A quoi ressemblera l'entrepreneuriat de demain? Le coût de prototypage étant déjà drastiquement diminué pour être proche de zéro, une dernière amélioration à apporter serait (A) de supprimer le besoin de lever des fonds auprès de financiers et (B) d'améliorer le feedback des futurs consommateurs.

Ce double objectif est aussi en train de se révolutionner sous la forme des financements participatifs en "crowd sourcing ". Grâce à des services comme Kickstarter, les clients potentiels peuvent soutenir des projets en payant en avance le produit, ce qui fournit - simultanément - financement et feedback!

Par exemple, sur Kickstarter, une poignée d'Australiens est en train de développer l'ampoule du futur, LIFX, attaquant frontalement Philips qui a un produit similaire baptisé Hue. LIFX illustre le type de projet qui n'aurait pas été possible il y a 10 ans, non pas parce que la technologie soit nouvelle, mais parce que l'amélioration des outils entrepreneuriaux a été décuplée.

Et cet écosystème entrepreneurial se densifie de jour en jour, par exemple la startup "Make That Thing" s'occupe, pour entrepreneurs, de la logistique avale d'une campagne Kickstarter, car celle-ci peut être lourde, quand il y a rapidement du volume. Une brique de plus pour permettre à de toutes petites équipe entrepreneuriale d'aller de l'idée à la production et à logistique de masse en étant seulement tiré par l'innovation et le désir des consommateurs.

Pour bien mesurer le changement, rappelons-nous que dans le paradigme entrepreneurial classique, le développement coûteux et la laborieuse levée de fonds font de l'entrepreneuriat un sport dangereusement spéculatif. Le business plan y joue un rôle central, objet incantatoire pour justifier de s'engager dans un long et sombre tunnel: une levée de fond plus le développement du premier produit prend typiquement un à deux ans, et le déploiement industriel n'est souvent pas testé avant premier grosse levée de fond qui se chiffre couramment en million. Finalement, cet argent sert souvent à faire du marketing, c'est à dire de tenter de forcer le consommateur à accepter l'innovation.

Par contraste, un nouveau paradigme entrepreneurial émerge, caractérisé par la facilitation et la baisse des coûts du prototypage, au financement et au test de marchés participatif, et à tout un écosystème de service permettant la montée en charge à coûts marginaux.
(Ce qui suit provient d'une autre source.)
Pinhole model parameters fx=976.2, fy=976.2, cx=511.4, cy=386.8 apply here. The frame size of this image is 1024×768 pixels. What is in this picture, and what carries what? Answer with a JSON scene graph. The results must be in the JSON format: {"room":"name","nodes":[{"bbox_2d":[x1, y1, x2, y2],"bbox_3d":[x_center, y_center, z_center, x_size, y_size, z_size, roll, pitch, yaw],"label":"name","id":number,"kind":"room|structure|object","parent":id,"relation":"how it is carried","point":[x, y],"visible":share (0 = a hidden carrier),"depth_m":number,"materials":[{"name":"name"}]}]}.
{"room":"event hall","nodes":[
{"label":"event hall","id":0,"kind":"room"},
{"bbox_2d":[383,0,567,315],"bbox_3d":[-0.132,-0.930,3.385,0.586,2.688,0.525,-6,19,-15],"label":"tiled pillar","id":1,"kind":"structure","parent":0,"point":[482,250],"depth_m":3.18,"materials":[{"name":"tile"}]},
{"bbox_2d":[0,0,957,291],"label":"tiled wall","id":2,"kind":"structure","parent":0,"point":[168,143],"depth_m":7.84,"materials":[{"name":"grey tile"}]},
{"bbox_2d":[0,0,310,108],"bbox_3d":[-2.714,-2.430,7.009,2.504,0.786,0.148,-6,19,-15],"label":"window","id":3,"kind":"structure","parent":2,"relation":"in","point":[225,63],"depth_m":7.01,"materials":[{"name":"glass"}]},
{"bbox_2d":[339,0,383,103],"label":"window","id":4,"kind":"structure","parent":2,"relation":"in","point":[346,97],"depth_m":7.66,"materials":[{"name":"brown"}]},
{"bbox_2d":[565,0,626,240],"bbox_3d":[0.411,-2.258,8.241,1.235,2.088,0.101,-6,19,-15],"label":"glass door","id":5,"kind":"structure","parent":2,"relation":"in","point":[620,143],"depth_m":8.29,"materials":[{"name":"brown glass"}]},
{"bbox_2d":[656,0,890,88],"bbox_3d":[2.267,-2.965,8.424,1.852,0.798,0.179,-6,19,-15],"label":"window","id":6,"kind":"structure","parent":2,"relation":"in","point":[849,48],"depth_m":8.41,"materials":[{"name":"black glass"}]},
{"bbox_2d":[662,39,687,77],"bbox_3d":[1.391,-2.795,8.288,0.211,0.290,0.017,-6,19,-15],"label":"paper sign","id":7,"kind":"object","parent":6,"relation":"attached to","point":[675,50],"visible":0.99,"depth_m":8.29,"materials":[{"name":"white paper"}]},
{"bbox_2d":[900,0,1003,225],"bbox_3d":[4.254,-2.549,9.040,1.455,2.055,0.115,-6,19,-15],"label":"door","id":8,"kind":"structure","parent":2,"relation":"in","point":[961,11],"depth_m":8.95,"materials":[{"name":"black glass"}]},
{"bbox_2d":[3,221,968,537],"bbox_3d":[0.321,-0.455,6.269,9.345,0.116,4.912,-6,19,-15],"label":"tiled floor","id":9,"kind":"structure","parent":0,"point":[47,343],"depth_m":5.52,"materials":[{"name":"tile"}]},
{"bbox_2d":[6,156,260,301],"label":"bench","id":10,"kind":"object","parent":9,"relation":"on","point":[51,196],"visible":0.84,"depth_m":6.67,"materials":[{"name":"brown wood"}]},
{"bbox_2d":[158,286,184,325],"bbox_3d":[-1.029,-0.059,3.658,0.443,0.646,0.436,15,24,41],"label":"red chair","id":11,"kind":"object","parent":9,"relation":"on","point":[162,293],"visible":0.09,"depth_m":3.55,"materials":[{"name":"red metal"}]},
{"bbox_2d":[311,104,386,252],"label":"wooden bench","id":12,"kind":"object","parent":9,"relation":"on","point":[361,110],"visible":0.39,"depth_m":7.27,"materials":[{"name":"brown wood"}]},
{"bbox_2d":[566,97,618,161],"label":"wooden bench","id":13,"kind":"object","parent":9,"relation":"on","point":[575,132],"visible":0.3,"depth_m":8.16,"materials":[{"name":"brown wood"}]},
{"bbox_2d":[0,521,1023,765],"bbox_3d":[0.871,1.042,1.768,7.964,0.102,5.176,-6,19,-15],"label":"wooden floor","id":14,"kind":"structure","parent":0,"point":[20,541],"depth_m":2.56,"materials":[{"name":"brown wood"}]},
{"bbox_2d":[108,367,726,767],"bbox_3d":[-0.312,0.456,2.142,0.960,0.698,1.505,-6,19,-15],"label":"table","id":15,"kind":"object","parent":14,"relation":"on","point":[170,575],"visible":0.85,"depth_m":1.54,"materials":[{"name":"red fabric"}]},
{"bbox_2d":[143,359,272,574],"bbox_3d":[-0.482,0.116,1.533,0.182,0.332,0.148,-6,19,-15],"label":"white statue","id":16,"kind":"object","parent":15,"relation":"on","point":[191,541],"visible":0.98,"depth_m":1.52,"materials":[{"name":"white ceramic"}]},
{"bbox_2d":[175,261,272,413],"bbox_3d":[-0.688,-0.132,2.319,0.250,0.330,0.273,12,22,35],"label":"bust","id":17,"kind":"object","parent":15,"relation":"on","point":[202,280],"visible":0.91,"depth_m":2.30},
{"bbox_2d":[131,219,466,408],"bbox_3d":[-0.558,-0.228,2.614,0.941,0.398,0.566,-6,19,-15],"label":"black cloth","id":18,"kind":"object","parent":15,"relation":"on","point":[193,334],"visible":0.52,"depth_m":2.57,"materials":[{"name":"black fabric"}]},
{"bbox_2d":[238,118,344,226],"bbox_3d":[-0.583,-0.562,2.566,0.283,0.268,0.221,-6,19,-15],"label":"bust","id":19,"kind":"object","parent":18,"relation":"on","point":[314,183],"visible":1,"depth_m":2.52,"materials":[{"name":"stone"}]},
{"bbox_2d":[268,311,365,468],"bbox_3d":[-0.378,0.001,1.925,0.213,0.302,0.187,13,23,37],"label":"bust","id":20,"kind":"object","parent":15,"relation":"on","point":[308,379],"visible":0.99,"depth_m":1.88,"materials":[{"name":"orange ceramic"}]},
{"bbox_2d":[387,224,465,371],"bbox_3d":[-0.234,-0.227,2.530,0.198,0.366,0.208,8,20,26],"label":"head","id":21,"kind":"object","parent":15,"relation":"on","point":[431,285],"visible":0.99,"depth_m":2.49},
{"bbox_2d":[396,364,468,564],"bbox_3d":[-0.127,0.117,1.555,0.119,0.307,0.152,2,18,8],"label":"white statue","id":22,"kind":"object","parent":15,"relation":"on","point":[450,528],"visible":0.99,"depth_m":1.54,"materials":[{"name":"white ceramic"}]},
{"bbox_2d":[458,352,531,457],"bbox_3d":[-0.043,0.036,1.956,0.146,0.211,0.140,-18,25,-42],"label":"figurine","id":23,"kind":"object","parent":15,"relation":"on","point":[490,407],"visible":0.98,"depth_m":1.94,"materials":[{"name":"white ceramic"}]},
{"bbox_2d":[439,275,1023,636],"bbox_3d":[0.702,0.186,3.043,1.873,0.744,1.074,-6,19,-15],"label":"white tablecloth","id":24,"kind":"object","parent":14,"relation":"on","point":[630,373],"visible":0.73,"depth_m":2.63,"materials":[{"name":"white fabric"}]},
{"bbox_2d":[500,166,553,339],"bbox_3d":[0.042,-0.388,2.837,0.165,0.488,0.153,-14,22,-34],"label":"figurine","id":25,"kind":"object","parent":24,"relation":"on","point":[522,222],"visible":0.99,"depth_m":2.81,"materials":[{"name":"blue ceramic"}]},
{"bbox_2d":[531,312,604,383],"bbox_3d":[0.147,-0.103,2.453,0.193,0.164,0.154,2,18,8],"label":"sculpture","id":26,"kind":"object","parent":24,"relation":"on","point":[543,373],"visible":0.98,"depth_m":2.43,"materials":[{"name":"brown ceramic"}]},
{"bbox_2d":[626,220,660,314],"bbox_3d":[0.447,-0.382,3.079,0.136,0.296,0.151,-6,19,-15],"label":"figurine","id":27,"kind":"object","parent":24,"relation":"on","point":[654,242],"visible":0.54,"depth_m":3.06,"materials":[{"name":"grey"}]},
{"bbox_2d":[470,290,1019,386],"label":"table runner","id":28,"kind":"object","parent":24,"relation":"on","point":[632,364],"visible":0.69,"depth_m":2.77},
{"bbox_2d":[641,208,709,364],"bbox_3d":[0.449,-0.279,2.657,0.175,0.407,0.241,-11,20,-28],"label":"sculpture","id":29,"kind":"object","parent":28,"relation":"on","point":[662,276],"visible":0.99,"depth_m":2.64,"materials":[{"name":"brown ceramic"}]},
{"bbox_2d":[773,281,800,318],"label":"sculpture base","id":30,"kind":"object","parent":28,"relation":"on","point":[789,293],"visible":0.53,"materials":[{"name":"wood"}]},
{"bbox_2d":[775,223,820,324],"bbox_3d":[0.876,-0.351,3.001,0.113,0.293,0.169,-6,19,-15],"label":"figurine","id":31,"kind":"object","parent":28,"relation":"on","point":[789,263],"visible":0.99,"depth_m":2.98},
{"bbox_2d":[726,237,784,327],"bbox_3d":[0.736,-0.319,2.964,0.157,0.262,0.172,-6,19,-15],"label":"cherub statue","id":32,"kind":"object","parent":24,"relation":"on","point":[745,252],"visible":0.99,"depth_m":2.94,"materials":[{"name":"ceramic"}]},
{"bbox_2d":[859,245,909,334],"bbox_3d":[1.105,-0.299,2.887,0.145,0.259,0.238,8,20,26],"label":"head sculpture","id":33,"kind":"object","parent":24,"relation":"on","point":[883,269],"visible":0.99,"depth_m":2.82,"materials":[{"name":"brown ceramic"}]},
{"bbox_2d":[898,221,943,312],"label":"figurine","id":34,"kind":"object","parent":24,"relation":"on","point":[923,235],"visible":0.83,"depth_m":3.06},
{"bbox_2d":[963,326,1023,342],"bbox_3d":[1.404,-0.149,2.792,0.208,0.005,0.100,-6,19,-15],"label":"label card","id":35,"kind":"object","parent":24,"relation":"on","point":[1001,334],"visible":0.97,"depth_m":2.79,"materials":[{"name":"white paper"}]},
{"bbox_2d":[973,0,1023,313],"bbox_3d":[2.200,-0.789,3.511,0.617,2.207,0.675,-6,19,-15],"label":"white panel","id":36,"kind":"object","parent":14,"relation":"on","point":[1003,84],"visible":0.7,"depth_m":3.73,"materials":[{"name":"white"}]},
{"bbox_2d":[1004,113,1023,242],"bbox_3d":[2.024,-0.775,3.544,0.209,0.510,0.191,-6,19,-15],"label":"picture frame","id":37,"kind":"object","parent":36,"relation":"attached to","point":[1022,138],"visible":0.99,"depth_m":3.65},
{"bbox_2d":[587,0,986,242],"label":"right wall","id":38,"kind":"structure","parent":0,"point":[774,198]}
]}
Les opportunités seront donc bien plus nombreuses car tout va être question d'innovation, et de tester immédiatement, en marginal, et auprès de l'utilisateur final, l'équilibre des coûts vs. les bénéfices de l'innovation.

Si quoi que ce soit devait limiter la croissance de ces développements, l'obstacle majeur résidera dans la réglementation, spécifiquement concernant les questions de droits d'auteur et de la sécurité. Déjà, la régulation du fusil imprimable 3D a fait beaucoup parler d'elle. Mais la problématique sera d'autant plus forte lorsque les gens essaieront de réparer, de modifier ou d'augmenter les objets qui les entourent, bouillonnement d'activité qui fait partie des conditions d'adoption de ces processus par le plus grand nombre.

Les questions de droits d'auteur surgiront et les entreprises risquent de challenger le droit de chacun à effectuer de telles "reproductions", "modifications", ou "compléments", par crainte des pertes de revenus ... Ou par ignorance de l'opportunité constituée par cette appropriation par le consommateur. Cette crainte se cristallisera aussi, de bonne ou mauvaise foi, sous forme de questions de sécurité: par exemple, dans l'automobile, des pièces détachées bon marché - car imprimés à la maison - poseront de nouvelles problématiques de régulations.

Ce sera rapidement un domaine dans lequel les gouvernements envisageront d'intervenir et de légiférer, ce qui pourrait brider le décollage de cette révolution industrielle (dans certains pays). La protection d'un mode industriel existant pourra se retrouver en conflit avec un nouveau mode industriel, basé sur le bricolage et une innovation diffuse et brouillonne par le plus grand nombre. La brouhaha autour des imprimantes 3D sont le roulement de tambour de cette nouvelle bataille.